Especially during wartime, as I am beginning to find out, the futility of writing, art, of most everything—becomes more apparent. As you said, there is a story around every corner, and I see a million potential stories around me all the time. Now the crux of the situation lies in the fact that, to the writer, war is a gigantic, inexorable, relentlessly terrible panorama which, although at every hand fraught with mists of beauty and pathos, swirls about him so swiftly and chaotically that he is unable to find a tongue to utter his thoughts. And after the war, if he has extricated himself from the whole mess with a sound mind and body, he is usually so terribly cynical and embittered that those golden words turn to dust. To be platitudinous, it changes one’s viewpoint immensely. Like Wolfe’s Eugene Gant I see “Time, dark time, flowing by me like a river”—and that is all one can say.

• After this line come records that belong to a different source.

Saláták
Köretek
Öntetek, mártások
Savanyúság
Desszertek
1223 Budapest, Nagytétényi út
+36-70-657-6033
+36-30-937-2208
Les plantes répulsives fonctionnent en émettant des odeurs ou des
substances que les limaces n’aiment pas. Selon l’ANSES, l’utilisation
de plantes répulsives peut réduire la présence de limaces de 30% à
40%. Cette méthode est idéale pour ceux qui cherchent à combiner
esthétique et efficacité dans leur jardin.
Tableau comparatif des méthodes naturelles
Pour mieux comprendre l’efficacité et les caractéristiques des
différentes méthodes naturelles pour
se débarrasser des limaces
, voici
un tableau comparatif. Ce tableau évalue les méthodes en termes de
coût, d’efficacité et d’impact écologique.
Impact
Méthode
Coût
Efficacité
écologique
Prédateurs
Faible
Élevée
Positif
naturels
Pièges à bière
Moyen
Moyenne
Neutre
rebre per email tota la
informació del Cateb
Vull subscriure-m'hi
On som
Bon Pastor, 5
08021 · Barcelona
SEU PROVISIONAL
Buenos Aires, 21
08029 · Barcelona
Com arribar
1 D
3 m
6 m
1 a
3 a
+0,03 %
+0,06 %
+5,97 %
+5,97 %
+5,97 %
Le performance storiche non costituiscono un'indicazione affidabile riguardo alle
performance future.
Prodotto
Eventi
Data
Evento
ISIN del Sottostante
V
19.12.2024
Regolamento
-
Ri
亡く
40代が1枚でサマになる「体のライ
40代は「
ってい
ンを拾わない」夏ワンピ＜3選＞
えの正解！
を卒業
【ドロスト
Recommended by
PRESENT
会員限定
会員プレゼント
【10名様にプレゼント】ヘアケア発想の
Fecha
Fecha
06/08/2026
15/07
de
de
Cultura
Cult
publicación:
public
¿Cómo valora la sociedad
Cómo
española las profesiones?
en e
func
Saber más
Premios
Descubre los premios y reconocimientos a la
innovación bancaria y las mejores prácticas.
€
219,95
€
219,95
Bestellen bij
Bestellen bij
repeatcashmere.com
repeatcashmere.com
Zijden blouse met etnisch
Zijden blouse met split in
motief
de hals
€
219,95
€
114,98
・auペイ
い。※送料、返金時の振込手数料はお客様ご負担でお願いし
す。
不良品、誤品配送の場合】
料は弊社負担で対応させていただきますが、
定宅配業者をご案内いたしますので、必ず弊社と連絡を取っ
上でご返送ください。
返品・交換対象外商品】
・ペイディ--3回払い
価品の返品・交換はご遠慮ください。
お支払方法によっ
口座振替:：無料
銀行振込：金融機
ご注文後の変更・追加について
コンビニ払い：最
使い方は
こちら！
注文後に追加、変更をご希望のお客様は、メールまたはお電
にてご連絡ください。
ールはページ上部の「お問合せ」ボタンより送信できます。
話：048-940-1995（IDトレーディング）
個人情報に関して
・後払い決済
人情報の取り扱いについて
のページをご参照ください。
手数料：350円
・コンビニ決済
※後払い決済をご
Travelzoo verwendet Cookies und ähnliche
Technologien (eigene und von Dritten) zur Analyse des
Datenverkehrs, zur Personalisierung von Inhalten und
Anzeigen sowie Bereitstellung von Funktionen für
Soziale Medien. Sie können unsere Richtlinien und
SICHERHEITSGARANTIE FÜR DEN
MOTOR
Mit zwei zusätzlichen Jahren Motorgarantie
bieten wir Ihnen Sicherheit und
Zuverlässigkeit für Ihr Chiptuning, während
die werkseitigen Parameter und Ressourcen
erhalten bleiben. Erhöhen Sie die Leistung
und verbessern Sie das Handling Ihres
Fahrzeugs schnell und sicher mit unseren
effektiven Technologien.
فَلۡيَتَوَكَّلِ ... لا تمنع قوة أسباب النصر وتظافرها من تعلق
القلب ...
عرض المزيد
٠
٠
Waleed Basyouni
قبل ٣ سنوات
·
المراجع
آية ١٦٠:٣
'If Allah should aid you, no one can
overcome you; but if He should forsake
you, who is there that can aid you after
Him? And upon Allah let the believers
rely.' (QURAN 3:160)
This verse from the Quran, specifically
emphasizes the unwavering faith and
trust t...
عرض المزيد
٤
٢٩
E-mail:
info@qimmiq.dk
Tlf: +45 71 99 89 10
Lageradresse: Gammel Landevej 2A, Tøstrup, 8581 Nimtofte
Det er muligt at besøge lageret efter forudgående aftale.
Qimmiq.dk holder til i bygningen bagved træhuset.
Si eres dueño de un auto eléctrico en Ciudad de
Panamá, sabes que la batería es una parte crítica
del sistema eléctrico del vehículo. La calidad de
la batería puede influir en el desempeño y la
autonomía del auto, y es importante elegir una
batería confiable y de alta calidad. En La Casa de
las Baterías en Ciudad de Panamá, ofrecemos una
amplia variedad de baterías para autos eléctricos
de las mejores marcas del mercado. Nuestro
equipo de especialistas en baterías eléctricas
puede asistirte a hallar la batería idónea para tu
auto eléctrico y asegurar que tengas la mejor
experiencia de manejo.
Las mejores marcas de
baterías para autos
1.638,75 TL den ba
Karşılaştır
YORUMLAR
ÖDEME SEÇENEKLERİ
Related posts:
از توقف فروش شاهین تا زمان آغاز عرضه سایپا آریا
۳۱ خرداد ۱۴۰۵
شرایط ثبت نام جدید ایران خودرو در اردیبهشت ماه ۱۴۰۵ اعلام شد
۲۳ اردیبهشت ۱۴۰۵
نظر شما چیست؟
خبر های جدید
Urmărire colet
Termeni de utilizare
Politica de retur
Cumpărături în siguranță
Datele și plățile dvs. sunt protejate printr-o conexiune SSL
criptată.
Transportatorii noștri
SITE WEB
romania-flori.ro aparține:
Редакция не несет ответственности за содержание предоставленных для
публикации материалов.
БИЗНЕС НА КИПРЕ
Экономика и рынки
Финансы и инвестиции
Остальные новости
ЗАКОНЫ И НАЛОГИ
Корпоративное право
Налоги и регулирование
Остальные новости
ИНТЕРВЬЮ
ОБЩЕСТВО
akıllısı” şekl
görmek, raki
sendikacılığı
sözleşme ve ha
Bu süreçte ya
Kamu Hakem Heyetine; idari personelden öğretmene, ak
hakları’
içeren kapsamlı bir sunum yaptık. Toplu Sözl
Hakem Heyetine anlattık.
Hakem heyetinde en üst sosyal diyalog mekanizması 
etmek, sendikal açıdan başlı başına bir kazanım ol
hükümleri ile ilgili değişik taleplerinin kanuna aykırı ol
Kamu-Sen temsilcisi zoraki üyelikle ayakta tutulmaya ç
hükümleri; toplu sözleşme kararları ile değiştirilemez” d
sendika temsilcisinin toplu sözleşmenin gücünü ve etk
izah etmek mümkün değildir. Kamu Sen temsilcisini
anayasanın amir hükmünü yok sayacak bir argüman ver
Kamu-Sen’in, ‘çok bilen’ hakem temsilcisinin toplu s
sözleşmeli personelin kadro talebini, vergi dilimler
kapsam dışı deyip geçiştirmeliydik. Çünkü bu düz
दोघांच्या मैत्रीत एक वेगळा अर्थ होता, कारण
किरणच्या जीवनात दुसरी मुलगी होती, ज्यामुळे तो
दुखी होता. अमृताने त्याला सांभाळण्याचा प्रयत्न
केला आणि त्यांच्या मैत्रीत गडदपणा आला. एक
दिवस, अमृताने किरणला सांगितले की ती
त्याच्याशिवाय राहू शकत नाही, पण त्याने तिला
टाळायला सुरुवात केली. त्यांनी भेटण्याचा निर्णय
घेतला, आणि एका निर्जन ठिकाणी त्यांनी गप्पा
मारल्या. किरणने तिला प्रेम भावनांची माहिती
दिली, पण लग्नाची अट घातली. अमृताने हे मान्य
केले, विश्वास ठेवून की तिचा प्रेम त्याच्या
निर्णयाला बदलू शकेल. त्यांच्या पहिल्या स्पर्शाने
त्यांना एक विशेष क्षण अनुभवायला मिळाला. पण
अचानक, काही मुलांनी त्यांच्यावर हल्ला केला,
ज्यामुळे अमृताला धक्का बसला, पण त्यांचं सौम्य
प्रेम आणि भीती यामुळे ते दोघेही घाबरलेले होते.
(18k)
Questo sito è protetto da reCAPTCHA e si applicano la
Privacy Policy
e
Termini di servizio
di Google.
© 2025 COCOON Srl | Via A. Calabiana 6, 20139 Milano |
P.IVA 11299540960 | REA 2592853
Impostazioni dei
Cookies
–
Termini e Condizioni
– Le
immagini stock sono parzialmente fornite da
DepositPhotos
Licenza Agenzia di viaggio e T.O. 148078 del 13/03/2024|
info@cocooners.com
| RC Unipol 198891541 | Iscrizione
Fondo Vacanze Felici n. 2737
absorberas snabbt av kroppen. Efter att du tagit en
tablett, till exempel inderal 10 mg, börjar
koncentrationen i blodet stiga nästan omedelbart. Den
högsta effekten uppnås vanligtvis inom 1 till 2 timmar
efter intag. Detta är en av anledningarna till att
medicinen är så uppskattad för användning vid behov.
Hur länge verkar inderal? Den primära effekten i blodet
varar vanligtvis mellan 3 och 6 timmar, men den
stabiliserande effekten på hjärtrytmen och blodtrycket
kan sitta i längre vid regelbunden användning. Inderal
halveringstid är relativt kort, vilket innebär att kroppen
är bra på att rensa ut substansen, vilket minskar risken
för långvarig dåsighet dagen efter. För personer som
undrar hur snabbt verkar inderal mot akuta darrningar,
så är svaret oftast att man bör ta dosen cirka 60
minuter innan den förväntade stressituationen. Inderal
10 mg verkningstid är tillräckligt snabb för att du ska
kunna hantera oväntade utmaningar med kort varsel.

William Styron | Letter to his father | 14 Feb 1945


It’s incredible how one runs about frantically at times like a rat in a maze, not really knowing right from wrong (and often really not caring), victim of one’s own passions and instincts rather than master of one’s own soul. I suppose the proper thing to do is just to stop every now and then and say, Where am I heading? Actually, though I’m still much like the psychologist’s rat, I find myself asking myself that question almost too often. I suppose the very fact that I realize my indulgence in too much introspection is another sign (I hope) of maturity. Too much brooding is unhealthy and, although I still have my slumps, I’ve begun to realize that one of the great secrets is striking a balance between thought and action. Between the Romantic and the Classical. Just living healthily. Living, acting, thinking; not just vegetating neurotically, on one hand, or blundering about, on the other hand, like so many people do, like trapped flies. It’s a hard balance to strike, but I think it can be done, and that in this exciting-sorrowful age of ours it can make great literature.

William Styron | Letter to his father | 31 Mar 1949


I think that any writer who ever lived, who was any good at all, has had long long periods of precisely the same sort of strain and struggle that both you and I are going through; I only comfort myself (and God knows it seems like forlorn comfort at times) that it seems to be true that often such periods of doubt and thrashing around eventually produce the best work. They often eventually produce the best work because it is during such periods of struggle (when one is long unpublished or goes through long periods of tortured sterility) that a writer really suffers. A lot of crap has been written about suffering, and the value of it, and in about two seconds I’ll shut up, but every now and then, even in the midst of my most dried-up, sterile depressions, I have a crazy confused moment of joy in the knowledge that anything good I ever did seemed at one time or another impossible of attaining, that it was a hard struggle in getting it out, that it seemed at times to be crushed under the weight of my doubts about it, but if it happened to be good at all it was because of the doubts, and perhaps a little suffering.

William Styron | Letter to Mac Hyman | 15 Aug 1953


As for your existential “wrassling,” I’m sure that I don’t have to tell you that your pondering and wondering and troubling are only extensions of what people have been doing ever since they had the capability of thought, which is to say hundreds of thousands of years. Gods and the idea of a God were of course born out of just this troubled pondering, so it may or may not be a consolation to you that your intense wonder and turmoil about the meaning of the human condition is, in fact, a part of the human condition—or at least as it is experienced by sensitive and questing souls like yourself (no joke). It may just be that there is no reason or purpose to existence. Many great men—thinkers and artists—have thought this to be true, yet have not despaired over this assumption but have created great work through their very vision of mankind enduring triumphant over the sheer purposelessness of the universe, and in spite of the bleak and soulless aspect it so often presents. The whole concept of tragedy is of course embodied in this notion.